The European Court of Human has just before summer recess delivered a judgment in the case of Zornić v Bosnia and Herzegovina (3681/06, 15 July 2014) concerning the inability of the applicant to run for election to the Presidency of Bosnia and Herzegovina. Its constitution allows only candidates from free major ethnic groups or“constituent people” (Bosniaks, Croats and Serbs) to stand for elections to the Presidency. The applicant did not declare that she belongs to any of them and was therefore prevented from standing for election. She thereafter complained to the European Court invoking its earlier judgment in Sejdić and Finci v Bosnia and Herzegovina. The Court accordingly held :
that identical constitutional provisions have already been found to amount to a discriminatory difference in treatment in breach of Article 14 taken in conjunction with Article 3 of Protocol No. 1 in Sejdić and Finci (ibid., § 50). Accordingly, and for the detailed reasons elaborated in Sejdić and Finci (§§ 47-49), the Court concludes that there has been a violation of Article 14 taken in conjunction with Article 3 of Protocol No. 1 and a violation of Article 1 of Potocol No. 12 resulting from the applicantʼs continued ineligibility to stand for election to the House of Peoples of Bosnia and Herzegovina (para. 31).

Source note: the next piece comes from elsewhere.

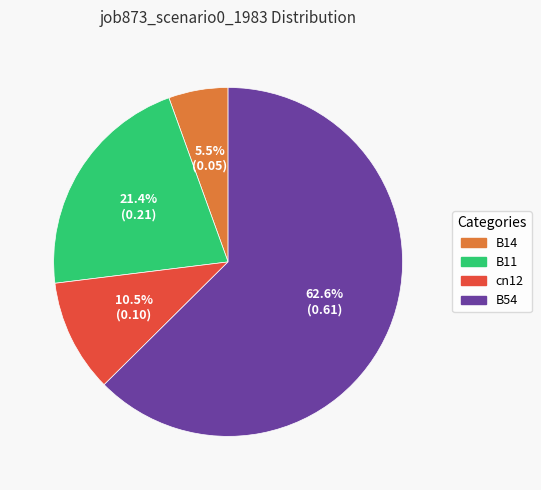

Which category has the biggest portion of the pie?

B54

Far more essential part of the judgment concerns the effective implementation of the judgment in the Bosnian domestic legal system. The Court, therefore, dedicated lengthy part of the judgment to the discussion of application of article 46 of ECHR, i.e. execution of judgment in previous case Sejdić and Finci. It noted in para. 43 that :
now, more than eighteen years after the end of the tragic conflict, there could no longer be any reason for the maintenance of the contested constitutional provisions. The Court expects that democratic arrangements will be made without further delay. In view of the need to ensure effective political democracy, the Court considers that the time has come for a political system which will provide every citizen of Bosnia and Herzegovina with the right to stand for elections to the Presidency and the House of Peoples of Bosnia and Herzegovina without discrimination based on ethnic affiliation and without granting special rights for constituent people to the exclusion of minorities or citizens of Bosnia and Herzegovina.

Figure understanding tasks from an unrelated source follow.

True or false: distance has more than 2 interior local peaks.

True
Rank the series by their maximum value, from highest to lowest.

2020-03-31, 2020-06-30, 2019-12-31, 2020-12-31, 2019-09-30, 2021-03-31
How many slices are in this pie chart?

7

It seems that the Court has in this case again stumbled on limits of its powers.The execution of judgments of the ECtHR is not only unsatisfactory in Bosnia and Herzegovina but also in several of other Central and European states. Therefore, it must be improved so that the normative regulation would allow for direct execution of judgments and so that necessary amendments to national laws would be adopted. Reasons for their non-execution are multi-layered, however they can be located in the dynamic of post—conflict societies, remnants of the former totalitarian regime, excessively formal legislative and judicial cultures and lack of political will. The judges at the Court may consider “that the time has come” to adapt the Bosnian constitutional system to the European Convention of Human Rights, however the realities and dynamics of the Bosnian politics and society at large are far away from such changes. Proposals that that insists on constitutional changes to the institutional framework of Bosnia and Herzegovina run the risk to unsettle the fundamentals of fragile cohabitation of three major ethnic groups and may potentially awaken old life-threatening tensions. It appears not certain that judges of the European Court are prepared to risk to tremble extremely fragile balance in order to guarantee “just” the right to stand for election of individuals not belonging to one of the constituent groups. There is much more at stake as only the right to stand for election.